Yearly diabetic clinics provide an opportunity for the appropriate team members to come together thereby minimising the inconvenience to patients of having to visit different people in different places at different times. However, it does mean that it takes about an hour and a half for patients to see all the necessary people. The clinic usually takes place in the afternoon of the 3rd Tuesday in the month. If you would like somebody to accompany you to the clinic, we are quite happy for him or her to sit in on your consultations.
You will be invited to the clinic by letter at about the same time of year each year. If the appointment you are offered is inconvenient, you can phone and ask for it to be changed. You will be asked to see the practice nurse a couple of weeks before the clinic date, to have blood taken (you do not need to starve overnight before the blood test). It is helpful if you bring a sample of urine from the first time you pass water that day, when you come to that appointment. This ensures that all the results should be available on the day of the clinic.
On the day of the clinic you will be seen by the practice nurse, the chiropodist, the dietician and the doctor, having about 20 minutes with each.
Although the clinic is an opportunity to ensure that all the necessary blood tests etc. have been done, it is also an opportunity for patients to raise any concerns or problems that they might have. If there is anything that you wish to ask or that you are not sure about, you must feel free to talk to any of the healthcare staff that you see in the clinic. They will all be happy to try to answer any questions.
If a patient is housebound, and therefore unable to attend the diabetic clinic, alternative provision can be made for home visits.

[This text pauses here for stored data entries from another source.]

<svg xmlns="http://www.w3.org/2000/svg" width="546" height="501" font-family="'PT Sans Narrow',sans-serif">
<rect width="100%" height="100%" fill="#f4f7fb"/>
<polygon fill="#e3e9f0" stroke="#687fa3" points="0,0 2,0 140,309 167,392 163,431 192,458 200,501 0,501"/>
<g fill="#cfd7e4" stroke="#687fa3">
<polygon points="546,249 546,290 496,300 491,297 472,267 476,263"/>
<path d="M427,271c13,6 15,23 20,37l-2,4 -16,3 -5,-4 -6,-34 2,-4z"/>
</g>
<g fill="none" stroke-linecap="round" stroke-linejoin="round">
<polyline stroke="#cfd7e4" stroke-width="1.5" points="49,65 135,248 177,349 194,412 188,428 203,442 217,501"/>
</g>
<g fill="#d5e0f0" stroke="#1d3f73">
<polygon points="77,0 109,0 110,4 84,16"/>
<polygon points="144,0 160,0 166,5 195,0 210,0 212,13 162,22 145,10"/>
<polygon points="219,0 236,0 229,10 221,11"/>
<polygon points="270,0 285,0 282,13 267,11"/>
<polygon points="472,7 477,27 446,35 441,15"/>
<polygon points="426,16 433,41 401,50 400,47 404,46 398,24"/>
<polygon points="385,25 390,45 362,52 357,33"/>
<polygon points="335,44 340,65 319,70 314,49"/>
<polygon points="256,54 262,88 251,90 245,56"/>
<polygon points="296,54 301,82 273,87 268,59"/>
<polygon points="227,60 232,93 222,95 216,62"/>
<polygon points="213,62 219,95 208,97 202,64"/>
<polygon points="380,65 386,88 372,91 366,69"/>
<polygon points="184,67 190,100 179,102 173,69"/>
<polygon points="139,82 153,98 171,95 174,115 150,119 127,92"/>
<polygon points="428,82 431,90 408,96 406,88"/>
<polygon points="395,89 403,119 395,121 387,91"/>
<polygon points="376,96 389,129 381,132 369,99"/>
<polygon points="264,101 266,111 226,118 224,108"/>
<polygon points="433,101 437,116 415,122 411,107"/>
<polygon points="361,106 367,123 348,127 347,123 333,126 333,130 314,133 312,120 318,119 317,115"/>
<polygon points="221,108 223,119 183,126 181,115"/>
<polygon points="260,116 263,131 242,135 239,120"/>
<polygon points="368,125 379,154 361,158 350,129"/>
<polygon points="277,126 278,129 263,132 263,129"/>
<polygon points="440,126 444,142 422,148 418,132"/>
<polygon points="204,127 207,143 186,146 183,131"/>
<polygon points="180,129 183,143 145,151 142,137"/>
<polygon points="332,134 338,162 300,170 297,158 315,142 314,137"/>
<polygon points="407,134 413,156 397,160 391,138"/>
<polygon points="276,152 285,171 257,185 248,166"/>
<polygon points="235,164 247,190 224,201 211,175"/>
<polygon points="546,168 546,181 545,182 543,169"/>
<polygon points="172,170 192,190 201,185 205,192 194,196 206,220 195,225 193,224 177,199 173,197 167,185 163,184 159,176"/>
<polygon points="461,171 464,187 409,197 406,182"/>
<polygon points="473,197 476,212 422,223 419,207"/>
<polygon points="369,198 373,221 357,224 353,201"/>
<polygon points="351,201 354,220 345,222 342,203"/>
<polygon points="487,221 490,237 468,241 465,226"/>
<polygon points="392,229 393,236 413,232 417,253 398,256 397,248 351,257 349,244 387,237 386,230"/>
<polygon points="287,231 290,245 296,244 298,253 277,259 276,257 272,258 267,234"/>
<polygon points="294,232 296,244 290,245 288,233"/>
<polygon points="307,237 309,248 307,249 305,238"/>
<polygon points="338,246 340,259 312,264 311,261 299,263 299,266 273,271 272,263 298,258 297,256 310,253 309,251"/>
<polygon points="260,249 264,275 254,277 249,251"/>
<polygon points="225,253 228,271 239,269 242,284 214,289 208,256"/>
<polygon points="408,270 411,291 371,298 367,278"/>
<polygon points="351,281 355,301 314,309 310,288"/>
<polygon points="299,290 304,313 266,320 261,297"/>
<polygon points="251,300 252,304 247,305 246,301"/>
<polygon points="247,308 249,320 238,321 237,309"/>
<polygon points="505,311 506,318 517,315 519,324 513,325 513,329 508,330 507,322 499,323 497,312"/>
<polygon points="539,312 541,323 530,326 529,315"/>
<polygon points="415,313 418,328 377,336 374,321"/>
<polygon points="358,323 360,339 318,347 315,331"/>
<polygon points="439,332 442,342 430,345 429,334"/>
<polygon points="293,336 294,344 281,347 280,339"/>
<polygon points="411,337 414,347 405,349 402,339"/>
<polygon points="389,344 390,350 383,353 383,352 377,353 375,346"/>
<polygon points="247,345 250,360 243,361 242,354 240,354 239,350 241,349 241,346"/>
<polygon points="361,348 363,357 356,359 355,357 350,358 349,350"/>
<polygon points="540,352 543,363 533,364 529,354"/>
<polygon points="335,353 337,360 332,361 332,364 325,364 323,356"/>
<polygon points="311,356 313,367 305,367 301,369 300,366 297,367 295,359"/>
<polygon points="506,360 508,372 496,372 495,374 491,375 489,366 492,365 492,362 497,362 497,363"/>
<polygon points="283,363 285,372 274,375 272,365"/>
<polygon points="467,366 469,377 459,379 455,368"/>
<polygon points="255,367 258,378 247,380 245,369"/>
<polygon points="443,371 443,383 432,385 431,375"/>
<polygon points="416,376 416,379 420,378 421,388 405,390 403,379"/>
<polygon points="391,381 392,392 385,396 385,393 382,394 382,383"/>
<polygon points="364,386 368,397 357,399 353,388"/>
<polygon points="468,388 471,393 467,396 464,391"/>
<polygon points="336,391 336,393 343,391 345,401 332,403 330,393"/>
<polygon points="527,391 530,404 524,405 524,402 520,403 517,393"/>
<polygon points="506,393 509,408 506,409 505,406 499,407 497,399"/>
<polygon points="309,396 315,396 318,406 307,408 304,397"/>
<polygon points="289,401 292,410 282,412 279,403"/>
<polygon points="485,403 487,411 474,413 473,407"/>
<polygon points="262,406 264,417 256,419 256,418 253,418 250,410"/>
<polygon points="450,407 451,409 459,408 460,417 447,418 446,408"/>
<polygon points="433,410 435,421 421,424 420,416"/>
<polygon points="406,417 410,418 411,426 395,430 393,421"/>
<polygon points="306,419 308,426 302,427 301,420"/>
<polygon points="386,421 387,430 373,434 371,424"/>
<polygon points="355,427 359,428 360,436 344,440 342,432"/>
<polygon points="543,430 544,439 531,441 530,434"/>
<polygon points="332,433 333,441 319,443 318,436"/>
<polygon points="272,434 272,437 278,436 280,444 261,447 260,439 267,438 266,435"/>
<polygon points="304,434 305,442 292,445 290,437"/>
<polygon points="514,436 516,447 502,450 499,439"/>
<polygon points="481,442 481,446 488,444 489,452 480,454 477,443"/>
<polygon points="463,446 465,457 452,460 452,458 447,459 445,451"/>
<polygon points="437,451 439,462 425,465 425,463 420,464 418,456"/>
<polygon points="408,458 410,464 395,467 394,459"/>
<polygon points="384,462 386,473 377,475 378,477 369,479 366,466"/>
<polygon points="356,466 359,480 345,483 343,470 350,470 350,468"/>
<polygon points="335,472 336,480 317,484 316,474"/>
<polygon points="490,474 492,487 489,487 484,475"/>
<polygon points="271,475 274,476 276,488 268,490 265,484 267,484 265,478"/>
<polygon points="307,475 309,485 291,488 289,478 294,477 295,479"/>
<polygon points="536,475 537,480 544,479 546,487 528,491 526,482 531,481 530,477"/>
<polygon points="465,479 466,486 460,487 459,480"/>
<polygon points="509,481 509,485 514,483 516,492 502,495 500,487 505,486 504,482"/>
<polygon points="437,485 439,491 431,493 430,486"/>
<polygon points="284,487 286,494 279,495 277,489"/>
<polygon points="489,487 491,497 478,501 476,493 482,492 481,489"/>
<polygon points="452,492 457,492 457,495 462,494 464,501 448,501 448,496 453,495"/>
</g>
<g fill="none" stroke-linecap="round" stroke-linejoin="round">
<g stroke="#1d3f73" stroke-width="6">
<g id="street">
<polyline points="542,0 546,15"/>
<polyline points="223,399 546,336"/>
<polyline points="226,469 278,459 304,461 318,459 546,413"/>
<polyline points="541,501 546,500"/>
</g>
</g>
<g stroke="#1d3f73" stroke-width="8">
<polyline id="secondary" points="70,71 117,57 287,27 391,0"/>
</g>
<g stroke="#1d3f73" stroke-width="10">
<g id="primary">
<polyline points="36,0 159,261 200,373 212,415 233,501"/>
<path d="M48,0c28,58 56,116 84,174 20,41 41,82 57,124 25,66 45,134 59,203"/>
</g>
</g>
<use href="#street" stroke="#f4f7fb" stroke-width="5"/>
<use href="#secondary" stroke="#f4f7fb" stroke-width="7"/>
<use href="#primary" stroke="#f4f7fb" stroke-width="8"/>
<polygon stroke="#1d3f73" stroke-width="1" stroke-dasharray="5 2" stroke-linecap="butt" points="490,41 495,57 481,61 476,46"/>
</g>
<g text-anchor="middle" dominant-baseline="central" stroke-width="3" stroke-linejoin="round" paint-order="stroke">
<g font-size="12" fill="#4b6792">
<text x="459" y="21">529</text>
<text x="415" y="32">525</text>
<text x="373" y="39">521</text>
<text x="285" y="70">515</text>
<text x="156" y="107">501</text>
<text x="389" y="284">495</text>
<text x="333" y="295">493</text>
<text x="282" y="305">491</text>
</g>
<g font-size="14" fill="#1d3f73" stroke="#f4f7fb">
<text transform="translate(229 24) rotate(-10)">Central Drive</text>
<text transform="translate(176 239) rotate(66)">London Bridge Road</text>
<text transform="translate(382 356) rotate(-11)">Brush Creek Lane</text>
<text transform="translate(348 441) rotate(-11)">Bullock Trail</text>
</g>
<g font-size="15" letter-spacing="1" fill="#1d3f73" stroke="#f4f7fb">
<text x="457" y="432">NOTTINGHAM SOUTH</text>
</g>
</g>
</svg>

In addition to the annual diabetic clinic, patients should be seen by the eye screening service each year for a diabetic eye check. This will not be done at the time of the clinic appointment in the surgery. A reminder should be sent to your home address when an annual review is due. This service is now a mobile screening service.

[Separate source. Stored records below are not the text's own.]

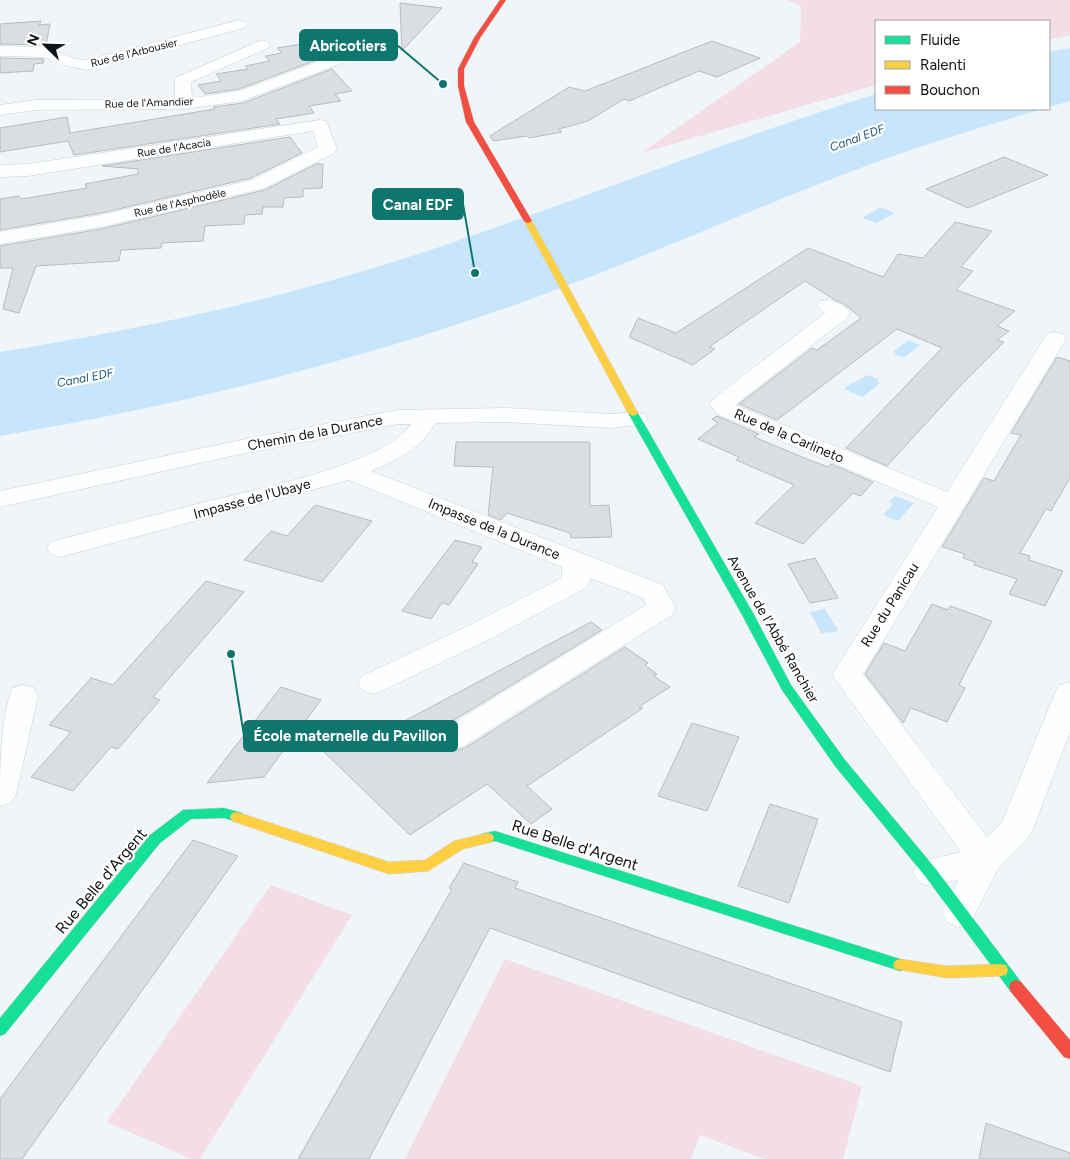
<svg xmlns="http://www.w3.org/2000/svg" width="1070" height="1159" font-family="Figtree,sans-serif">
	<rect width="100%" height="100%" fill="#f0f5fa"/>
	<g fill="#f4dee6">
		<polygon points="787,0 1070,0 1070,35 1049,40 1049,21 876,21 876,85 641,153 800,42 801,6"/>
		<polygon points="271,885 352,915 200,1159 191,1159 107,1122"/>
		<polygon points="505,959 862,1086 843,1159 764,1159 700,1135 691,1159 405,1159"/>
	</g>
	<g fill="#c7e6fd">
		<polygon points="1070,48 1070,101 1049,107 1049,52"/>
		<path d="M876 94V109H1042C985 126 929 143 874 163 763 204 654 254 542 295 367 359 184 405 0 436V352C131 331 263 303 390 263 553 211 712 145 876 94Z"/>
		<polygon points="880,207 895,213 877,223 862,218"/>
		<polygon points="908,340 920,345 905,357 895,355 896,353 893,352"/>
		<path d="M867 375 878 379 879 384 863 397 844 389C852 382 859 381 867 375Z"/>
		<polygon points="895,496 914,503 898,521 883,515 893,504 888,502"/>
		<polygon points="825,609 838,630 836,632 821,633 810,612"/>
	</g>
	<g fill="#dadee2" stroke="#b7bcc0">
		<polygon points="400,3 442,8 402,51"/>
		<polygon points="41,21 39,25 50,24 46,45 0,44 0,24"/>
		<polygon points="712,41 760,58 717,77 699,71 629,101 624,99 588,121 559,129 562,132 529,138 527,136 493,141 490,136 569,87 585,91"/>
		<polygon points="308,43 322,58 239,89 205,94 198,85 221,81 216,74 248,69 245,66 270,61 265,56 282,53 277,48"/>
		<polygon points="0,58 43,59 44,59 43,63 34,64 33,71 0,73"/>
		<polygon points="332,69 352,91 335,94 341,101 309,106 314,113 276,119 280,124 74,155 68,141 0,152 0,128 67,117 70,133 215,109 213,107 243,103"/>
		<polygon points="290,137 302,153 251,178 101,213 0,230 0,199 19,196 21,199 87,188 85,184 138,174 138,169 102,166"/>
		<polygon points="1004,157 1048,175 968,208 926,189"/>
		<polygon points="316,164 323,164 322,188 303,189 303,197 284,198 283,207 263,207 262,214 245,215 244,224 205,226 203,241 162,243 161,248 121,250 119,261 36,266 19,313 3,309 13,268 0,268 0,246 101,229 265,190"/>
		<polygon points="955,222 992,231 961,267 973,271 956,290 1015,311 997,326 1009,331 997,340 1004,342 962,384 887,466 846,448 942,348 897,329 777,420 739,404 812,348 817,350 861,318 844,304 833,299 805,281 709,347 715,349 693,365 629,337 638,318 676,333 808,248 883,277 898,254 923,258"/>
		<polygon points="1057,357 1070,361 1070,478 1051,511 1046,509 1020,553 1030,556 1029,560 1063,571 1045,606 1009,594 1017,579 974,565 975,562 963,558 965,554 942,547 984,478 994,481 1021,435 1011,433"/>
		<polygon points="717,416 759,434 754,437 807,459 828,467 831,464 873,482 861,496 853,493 803,544 755,523 794,485 736,460 739,457 698,439 718,423 712,419"/>
		<polygon points="456,442 590,442 590,506 609,505 612,537 571,538 570,533 507,513 501,520 488,515 493,467 454,466"/>
		<polygon points="315,505 372,521 322,582 244,560 271,531 287,536"/>
		<polygon points="455,540 482,547 472,562 478,564 449,605 442,603 431,619 402,611"/>
		<polygon points="815,558 838,598 810,603 788,564"/>
		<polygon points="206,581 244,592 153,697 160,700 118,749 111,747 73,791 31,777 71,732 49,725 91,678 113,685"/>
		<polygon points="932,604 948,610 950,606 992,621 959,685 965,688 947,722 911,708 903,723 865,674 884,643 905,651"/>
		<polygon points="591,622 602,630 441,728 435,737 442,748 453,751 465,748 625,647 648,663 645,665 657,674 654,676 670,687 639,707 643,708 527,786 552,809 531,824 487,784 410,835 322,750 353,747 380,734"/>
		<polygon points="281,687 321,700 264,777 207,783"/>
		<polygon points="692,723 739,737 707,811 658,796"/>
		<polygon points="770,804 818,819 789,903 738,886"/>
		<polygon points="193,840 238,856 22,1159 0,1159 0,1099"/>
		<polygon points="464,863 518,882 515,888 902,1022 890,1072 490,928 369,1159 298,1159 452,889 449,888"/>
		<polygon points="986,1123 1070,1153 1070,1159 979,1159"/>
	</g>
	<g fill="none" stroke-linecap="round" stroke-linejoin="round">
		<defs>
			<g id="street">
				<polygon points="239,20 244,22 247,25 244,28 87,70 67,66 43,57 0,56 0,46 45,47 76,59 87,60"/>
				<polygon points="262,40 268,42 270,45 268,48 191,82 192,98 239,91 344,52 356,52 358,55 356,58 242,101 184,109 36,110 0,115 0,105 36,100 175,99 175,80 177,77"/>
				<polygon points="320,120 326,121 337,149 334,153 265,188 101,227 0,244 0,232 101,215 252,180 318,147 313,131 28,176 0,177 0,165 28,164"/>
				<path d="M828 300C837 302 845 305 850 313L847 318 735 405 947 492 1047 334 1055 332 1063 334 1066 339 863 674 987 837 1002 822 1055 693 1059 685 1070 682V732L1033 829 1028 838 998 869 971 922 959 927 947 922 942 912 958 880 930 886 918 882 913 872 918 862 961 852 832 675 938 507 717 414 709 404 713 399 825 313 817 306 820 301Z"/>
				<path d="M506 408 611 414 636 412 644 414 648 419 644 424 611 428 506 422 435 423C423 448 395 461 371 471L663 585 676 608 672 615 464 746 453 749 442 746 437 738 442 730 646 605 643 598 590 578V582L586 588 490 639 384 690 373 694 362 690 358 683 362 676 470 625 562 578V567L349 480 60 557 51 554 47 548 51 542C102 528 153 516 205 502 253 490 384 465 411 424H398L236 455 0 507V491L236 441 398 410Z"/>
				<path d="M23 685 34 688 38 696 16 794 11 803 0 806C0 769 0 722 12 688Z"/>
			</g>
			<g id="fast">
				<polygon points="633,410 638,413 753,613 791,685 845,760 935,868 1021,982 1023,987 1021,992 1016,994 1011,992 925,876 835,766 782,690 741,613 628,413"/>
				<polygon points="224,808 242,813 244,817 242,821 237,822 224,818 191,819 160,843 5,1034 0,1036 0,1018 150,835 183,810"/>
				<polygon points="495,831 900,959 905,961 907,965 905,969 900,971 495,841 487,843 482,842 480,838 482,834"/>
			</g>
			<g id="slow">
				<polygon points="525,219 532,221 638,413 636,415 633,416 628,413 524,221"/>
				<polygon points="237,812 389,862 425,860 454,841 487,833 492,834 494,838 492,842 463,849 428,871 389,874 232,821 230,817 232,813"/>
				<polygon points="900,959 947,966 1001,964 1006,965 1008,970 1006,975 1001,976 947,978 895,969 893,965 895,961"/>
			</g>
			<g id="jam">
				<polygon points="500,0 506,0 480,38 464,69 464,86 474,122 532,221 528,223 524,221 466,122 458,86 458,69 474,38"/>
				<polygon points="1016,980 1021,982 1070,1040 1070,1059 1064,1057 1011,992 1009,987 1011,982"/>
			</g>
		</defs>
		<use href="#street" stroke="#ccd0d4" stroke-width="1"/>
		<use href="#fast" stroke="#ccd0d4" stroke-width="1"/>
		<use href="#slow" stroke="#ccd0d4" stroke-width="1"/>
		<use href="#jam" stroke="#ccd0d4" stroke-width="1"/>
		<use href="#street" fill="#fdfefe" fill-rule="evenodd"/>
		<use href="#fast" fill="#16e098" fill-rule="evenodd"/>
		<use href="#slow" fill="#ffcf43" fill-rule="evenodd"/>
		<use href="#jam" fill="#f24e42" fill-rule="evenodd"/>
	</g>
	<g text-anchor="middle" dominant-baseline="central" stroke-width="4.5" stroke-linejoin="round" paint-order="stroke">
		<g font-size="11" fill="#101417" stroke="#fff">
			<text transform="translate(134 53) rotate(-14)">Rue de l'Arbousier</text>
			<text transform="translate(149 103) rotate(-2)">Rue de l'Amandier</text>
			<text transform="translate(174 148) rotate(-9)">Rue de l'Acacia</text>
			<text transform="translate(180 203) rotate(-13)">Rue de l'Asphodèle</text>
		</g>
		<g font-size="12" font-style="italic" fill="#22587a" stroke="#fff">
			<text transform="translate(857 138) rotate(-20)">Canal EDF</text>
			<text transform="translate(85 378) rotate(-11)">Canal EDF</text>
		</g>
		<g font-size="14" fill="#101417" stroke="#fff">
			<text transform="translate(315 433) rotate(-11)">Chemin de la Durance</text>
			<text transform="translate(789 436) rotate(23)">Rue de la Carlineto</text>
			<text transform="translate(252 499) rotate(-15)">Impasse de l'Ubaye</text>
			<text transform="translate(494 529) rotate(22)">Impasse de la Durance</text>
			<text transform="translate(890 605) rotate(-58)">Rue du Panicau</text>
			<text transform="translate(773 629) rotate(60)">Avenue de l'Abbé Ranchier</text>
		</g>
		<g font-size="16" fill="#101417" stroke="#fff">
			<text transform="translate(575 845) rotate(18)">Rue Belle d'Argent</text>
			<text transform="translate(101 881) rotate(-50)">Rue Belle d'Argent</text>
		</g>
	</g>
	<path fill="none" stroke="#0f766e" stroke-width="2" d="M443 84L397 45M475 273L463 204M231 654L244 736"/>
	<g fill="#0f766e" stroke="#fff" stroke-width="2">
		<circle cx="443" cy="84" r="5"/>
		<circle cx="475" cy="273" r="5"/>
		<circle cx="231" cy="654" r="5"/>
	</g>
	<g fill="#0f766e" stroke="#0f766e" stroke-width="2">
		<rect x="300" y="30" width="97" height="30" rx="5"/>
		<rect x="373" y="189" width="90" height="30" rx="5"/>
		<rect x="244" y="721" width="213" height="30" rx="5"/>
	</g>
	<g font-size="15" text-anchor="middle" font-weight="bold" fill="#fff">
		<text x="348" y="51">Abricotiers</text>
		<text x="418" y="210">Canal EDF</text>
		<text x="350" y="741">École maternelle du Pavillon</text>
	</g>
	<rect x="875" y="20" width="175" height="90" fill="#ffffff" stroke="#9fa1a2"/>
	<rect x="885" y="36" width="25" height="8" fill="#16e098" stroke="#9fa1a2"/>
	<text x="920" y="45" font-size="15" fill="#101417">Fluide</text>
	<rect x="885" y="61" width="25" height="8" fill="#ffcf43" stroke="#9fa1a2"/>
	<text x="920" y="70" font-size="15" fill="#101417">Ralenti</text>
	<rect x="885" y="86" width="25" height="8" fill="#f24e42" stroke="#9fa1a2"/>
	<text x="920" y="95" font-size="15" fill="#101417">Bouchon</text>
	<g transform="translate(45 45) rotate(293)" stroke="#ffffff" stroke-width="4" paint-order="stroke">
	<path d="M0-4L9 19L0 12L-9 19Z" fill="#101417"/>
	<text y="-8" font-size="14" font-weight="bold" text-anchor="middle" fill="#101417">N</text>
	</g>
</svg>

All the doctors and practice nurses are also happy to see people in surgery time to address any aspect of their diabetes that may be causing concern.
Other Things to Remember
If you take tablets or insulin to help control your blood sugar, you are entitled to a prescription exemption certificate, which enables you to get all your prescriptions for free (not just those that relate to your diabetes).
You must notify DVLA if you are started on tablets for diabetes control, or insulin. This does not mean that you will have your licence taken away, but they do need to know about your condition. HGV and PSV drivers should ask the doctor or nurse when to notify DVLA.